Coppola’s vision requires a lot of unwrapping to get down to a gift that barely justifies such a ceremony. We’re given no reason to care about these characters. Their relationship woes are recognizable, but too many artificial barriers are erected between them and us for those concerns to matter. The emotional impact the movie is missing might have been generated if it were a musical, with Tom Waits and Better Midler as the lovers, expressing their angst through song. Waits’ compositions are wonderful accompaniment, but there’s not enough of his music if you’re a fan and far too much if you’re not. Coppola’s script is a house of cards that keeps piling more and more stuff on top of the flimsiest pretext.
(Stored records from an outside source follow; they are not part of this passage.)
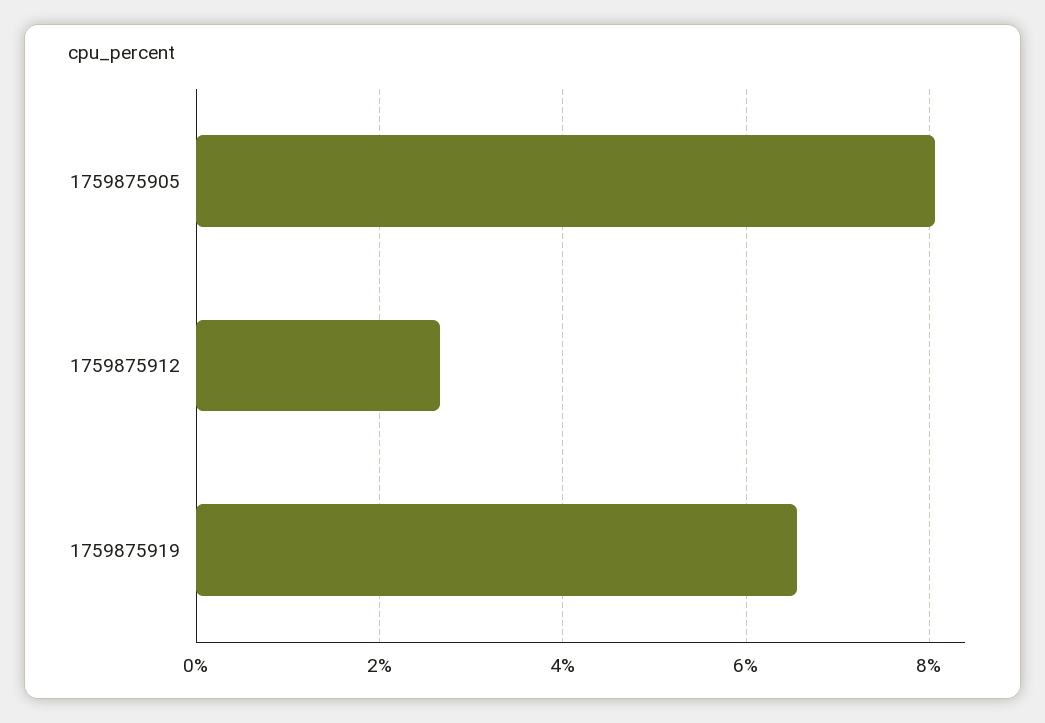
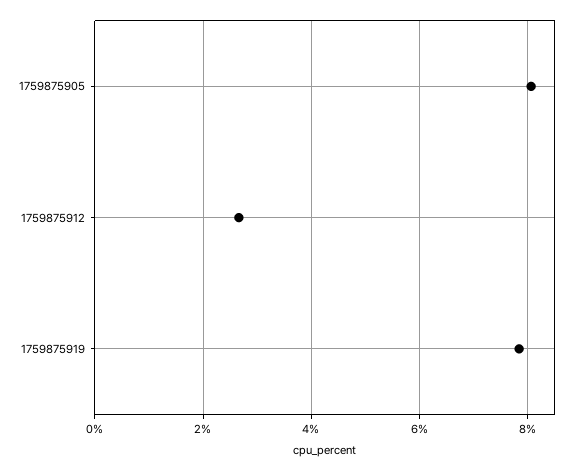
  {
    "1759875905": 8,
    "1759875912": 2.6,
-   "1759875919": 6.6
+   "1759875919": 7.8
  }

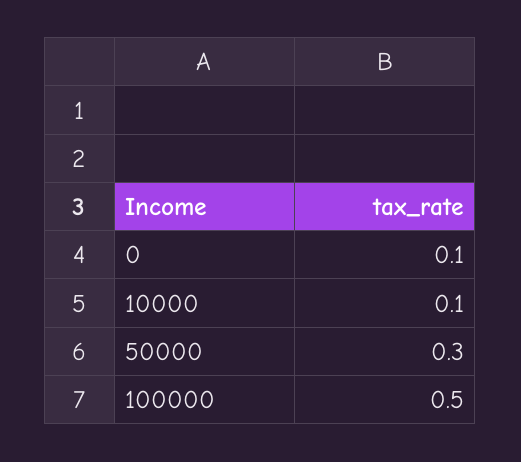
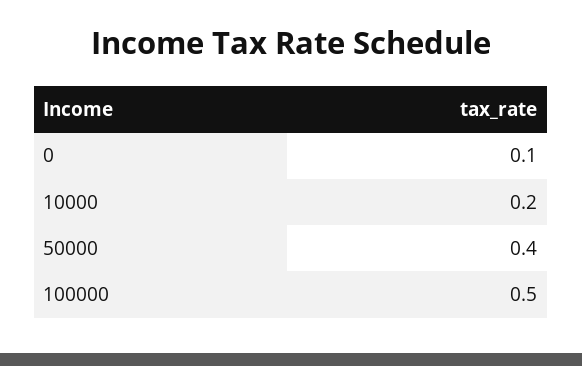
  {
    "0": 0.1,
-   "10000": 0.1,
+   "10000": 0.2,
-   "50000": 0.3,
+   "50000": 0.4,
    "100000": 0.5
  }

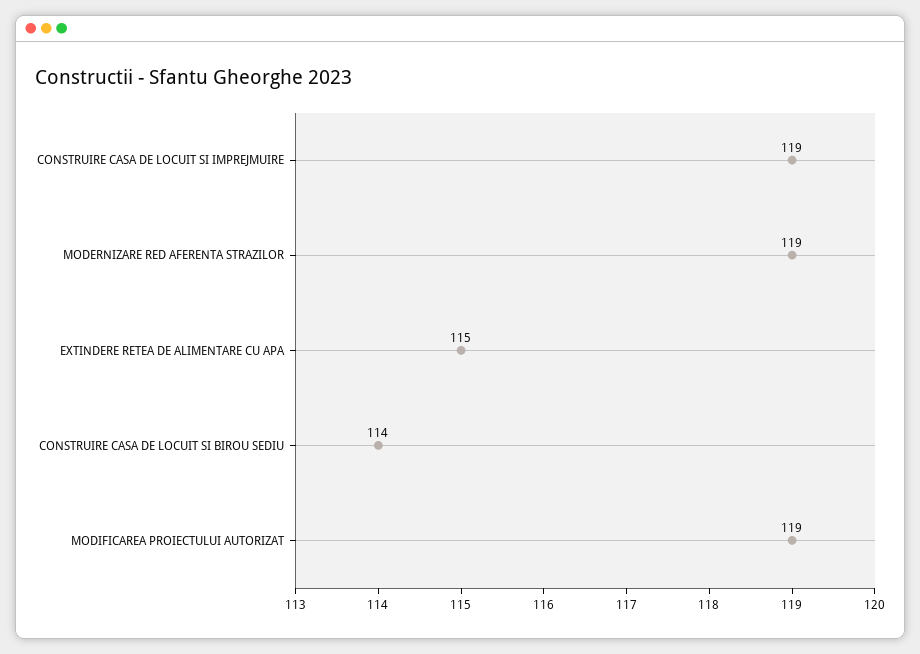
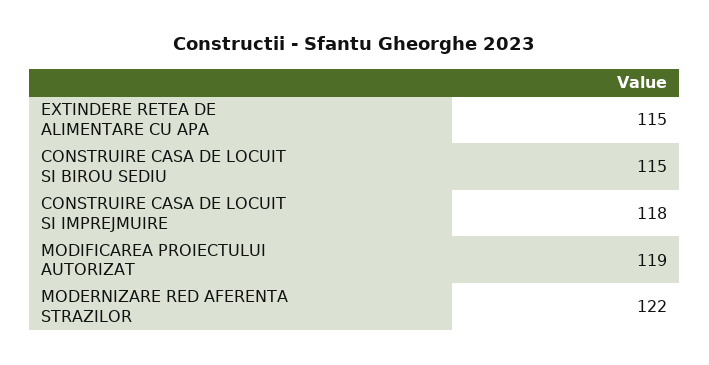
  {
-   "CONSTRUIRE CASA DE LOCUIT SI IMPREJMUIRE": 119,
+   "CONSTRUIRE CASA DE LOCUIT SI IMPREJMUIRE": 118,
-   "MODERNIZARE RED AFERENTA STRAZILOR": 119,
+   "MODERNIZARE RED AFERENTA STRAZILOR": 122,
    "EXTINDERE RETEA DE ALIMENTARE CU APA": 115,
-   "CONSTRUIRE CASA DE LOCUIT SI BIROU SEDIU": 114,
+   "CONSTRUIRE CASA DE LOCUIT SI BIROU SEDIU": 115,
    "MODIFICAREA PROIECTULUI AUTORIZAT": 119
  }

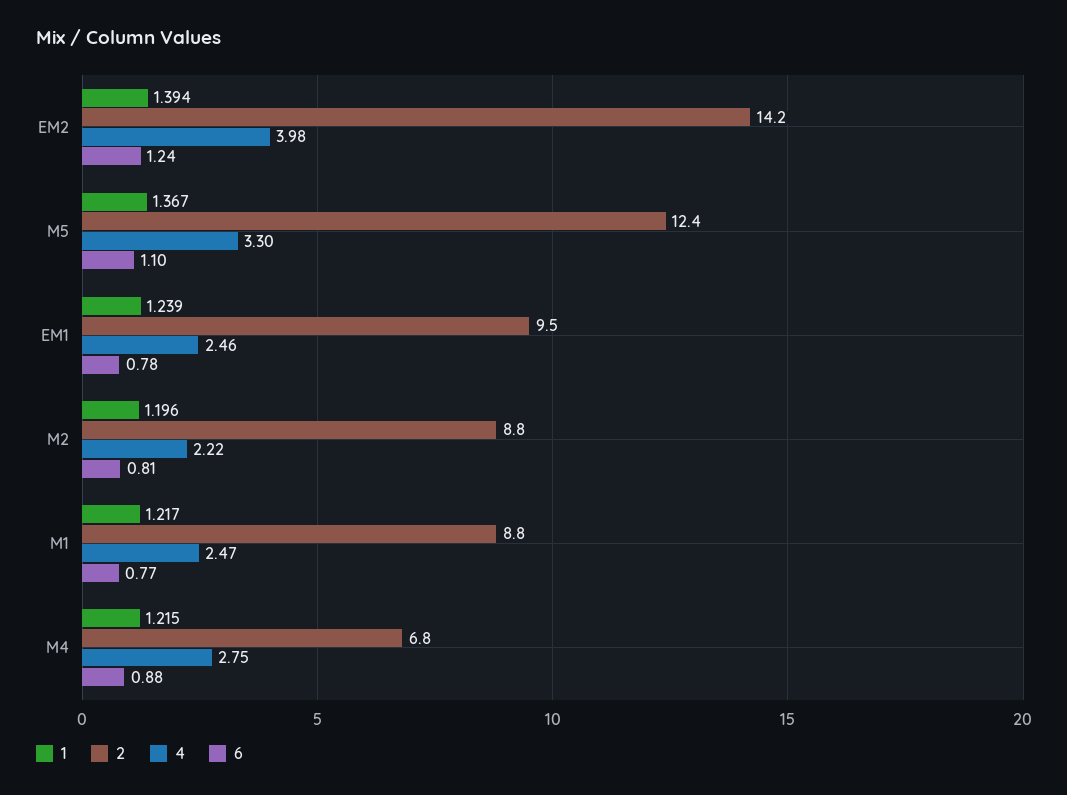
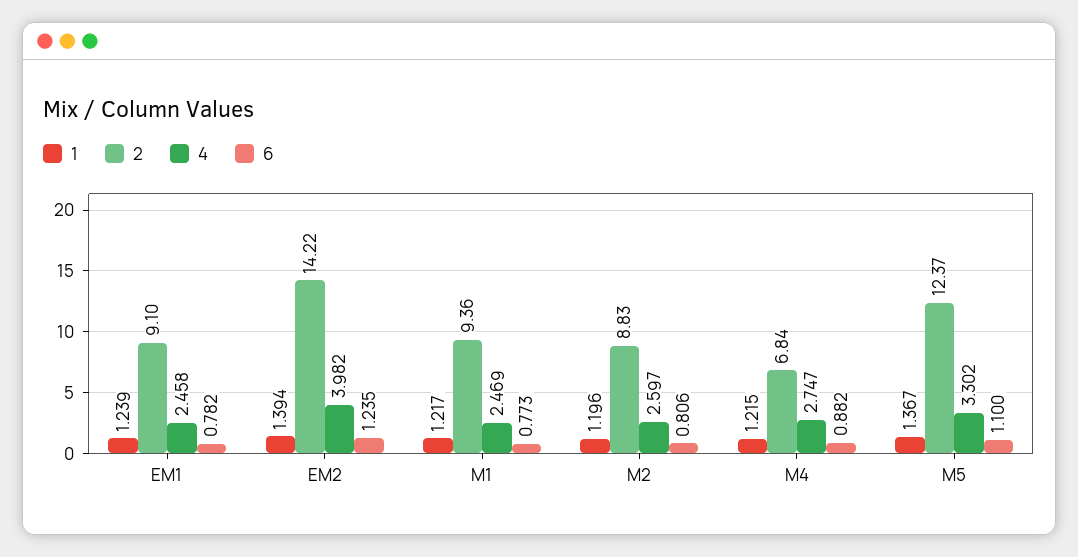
  {
    "1": {
      "EM2": 1.394,
      "M5": 1.367,
      "EM1": 1.239,
      "M2": 1.196,
      "M1": 1.217,
      "M4": 1.215
    },
    "2": {
      "EM2": 14.22,
      "M5": 12.37,
-     "EM1": 9.5,
+     "EM1": 9.1,
      "M2": 8.83,
-     "M1": 8.8,
+     "M1": 9.36,
      "M4": 6.84
    },
    "4": {
      "EM2": 3.982,
      "M5": 3.302,
      "EM1": 2.458,
-     "M2": 2.22,
+     "M2": 2.597,
      "M1": 2.469,
      "M4": 2.747
    },
    "6": {
      "EM2": 1.235,
      "M5": 1.1,
      "EM1": 0.782,
      "M2": 0.806,
      "M1": 0.773,
      "M4": 0.882
    }
  }

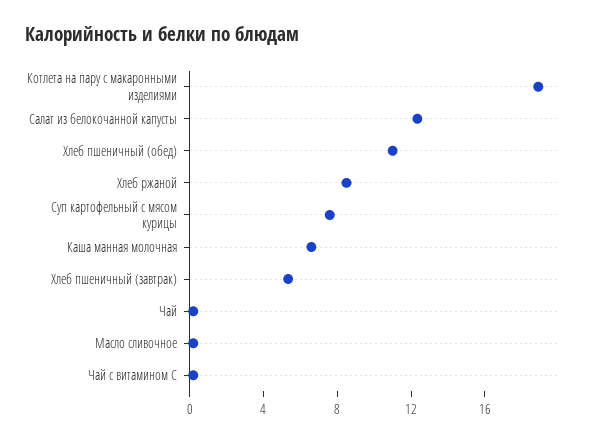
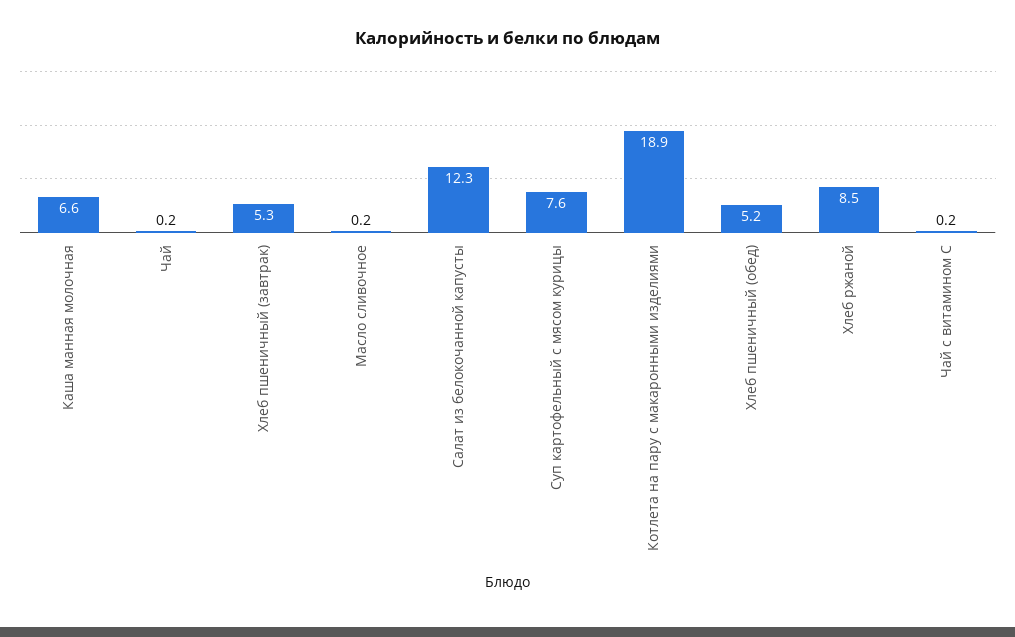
  {
    "Котлета на пару с макаронными изделиями": 18.9,
    "Салат из белокочанной капусты": 12.3,
-   "Хлеб пшеничный (обед)": 11,
+   "Хлеб пшеничный (обед)": 5.2,
    "Хлеб ржаной": 8.5,
    "Суп картофельный с мясом курицы": 7.6,
    "Каша манная молочная": 6.6,
    "Хлеб пшеничный (завтрак)": 5.3,
    "Чай": 0.2,
    "Масло сливочное": 0.2,
    "Чай с витамином С": 0.2
  }

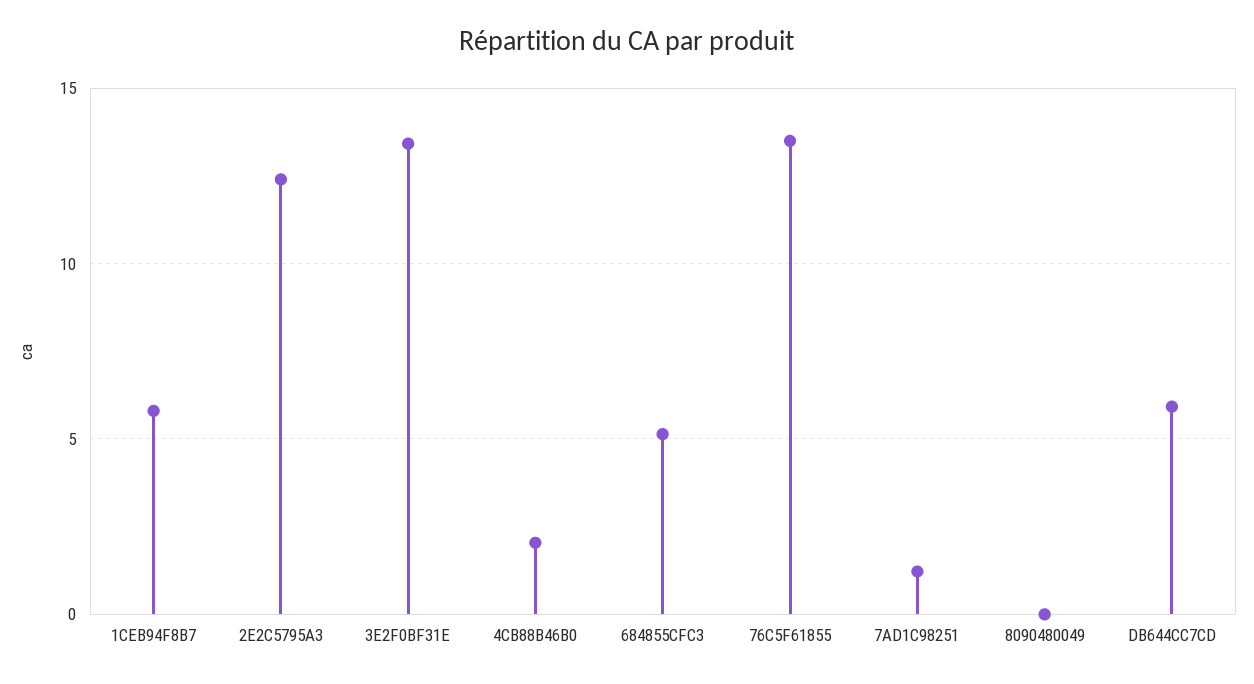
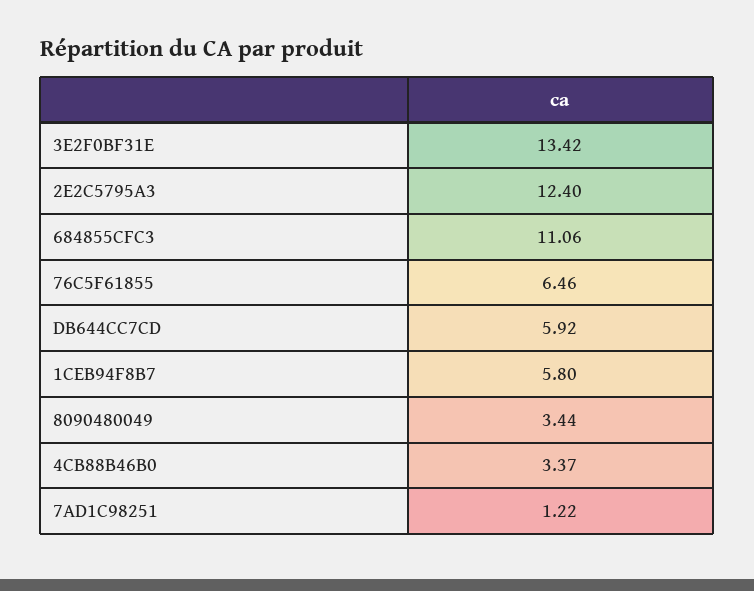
  {
    "1CEB94F8B7": 5.8,
    "2E2C5795A3": 12.4,
    "3E2F0BF31E": 13.42,
-   "4CB88B46B0": 2,
+   "4CB88B46B0": 3.37,
-   "684855CFC3": 5,
+   "684855CFC3": 11.06,
-   "76C5F61855": 13.5,
+   "76C5F61855": 6.46,
    "7AD1C98251": 1.22,
-   "8090480049": 0,
+   "8090480049": 3.44,
    "DB644CC7CD": 5.92
  }

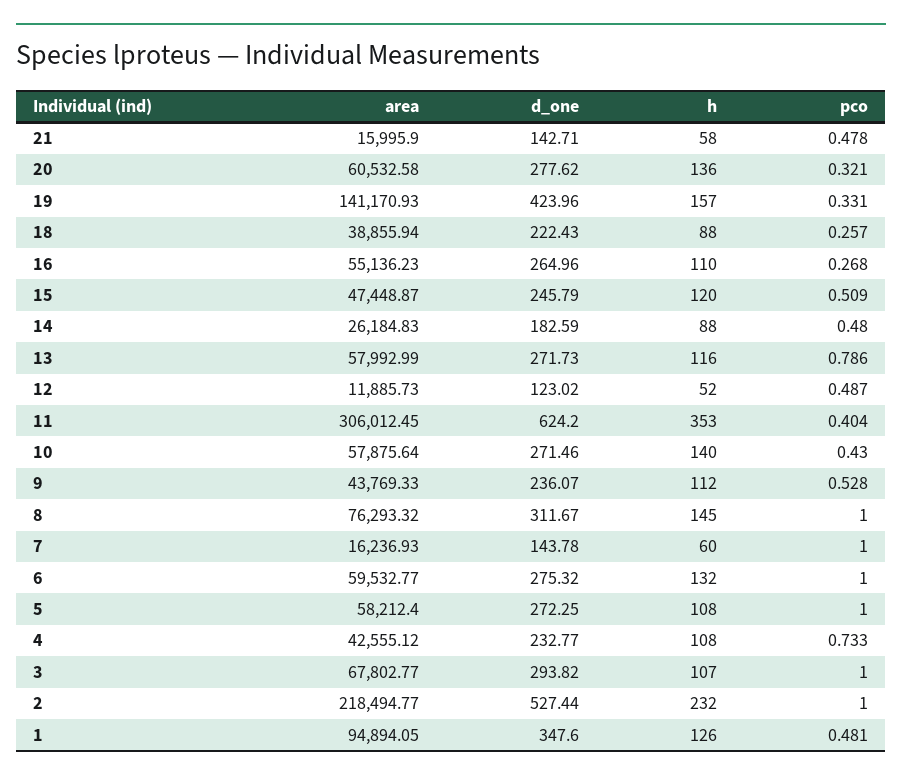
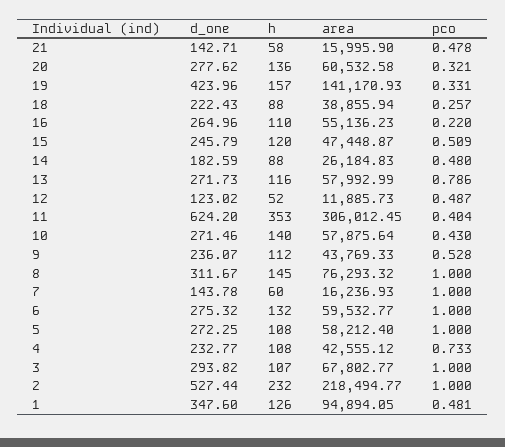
  {
    "area": {
      "21": 15995.9,
      "20": 60532.58,
      "19": 141170.93,
      "18": 38855.94,
      "16": 55136.23,
      "15": 47448.87,
      "14": 26184.83,
      "13": 57992.99,
      "12": 11885.73,
      "11": 306012.45,
      "10": 57875.64,
      "9": 43769.33,
      "8": 76293.32,
      "7": 16236.93,
      "6": 59532.77,
      "5": 58212.4,
      "4": 42555.12,
      "3": 67802.77,
      "2": 218494.77,
      "1": 94894.05
    },
    "d_one": {
      "21": 142.71,
      "20": 277.62,
      "19": 423.96,
      "18": 222.43,
      "16": 264.96,
      "15": 245.79,
      "14": 182.59,
      "13": 271.73,
      "12": 123.02,
      "11": 624.2,
      "10": 271.46,
      "9": 236.07,
      "8": 311.67,
      "7": 143.78,
      "6": 275.32,
      "5": 272.25,
      "4": 232.77,
      "3": 293.82,
      "2": 527.44,
      "1": 347.6
    },
    "h": {
      "21": 58,
      "20": 136,
      "19": 157,
      "18": 88,
      "16": 110,
      "15": 120,
      "14": 88,
      "13": 116,
      "12": 52,
      "11": 353,
      "10": 140,
      "9": 112,
      "8": 145,
      "7": 60,
      "6": 132,
      "5": 108,
      "4": 108,
      "3": 107,
      "2": 232,
      "1": 126
    },
    "pco": {
      "21": 0.478,
      "20": 0.321,
      "19": 0.331,
      "18": 0.257,
-     "16": 0.268,
+     "16": 0.22,
      "15": 0.509,
      "14": 0.48,
      "13": 0.786,
      "12": 0.487,
      "11": 0.404,
      "10": 0.43,
      "9": 0.528,
      "8": 1,
      "7": 1,
      "6": 1,
      "5": 1,
      "4": 0.733,
      "3": 1,
      "2": 1,
      "1": 0.481
    }
  }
It takes more than one viewing – ideally in a theater, where sight and sound overwhelm the viewer and modern distractions can’t compete for our attention – for the film’s stagecraft to really work its charm. The models and most of the stages deliberately look like models and stages, but the Fremont Avenue sequences featuring dance on the streets or movement on sidewalks look as slick as any that could’ve been shot in Las Vegas, whose downtown is marked by neon artifice and lack of a horizon. Coppola, who in his hiatus from directing, recut Apocalypse Now, The Godfather Part III (1990) and The Cotton Club (1984), also revisited One From the Heart, first in 2003 for the film’s DVD release, trimming the 103-minute theatrical version to 99 minutes. Restoring the film to 4K resolution for a 2024 theatrical re-release, Coppola continued to whittle Forrest & Garr’s and Stanton’s dialogue to bring the running time down to 93 minutes, a good length for what is essentially an intricate model electric train set with Tom Waits music.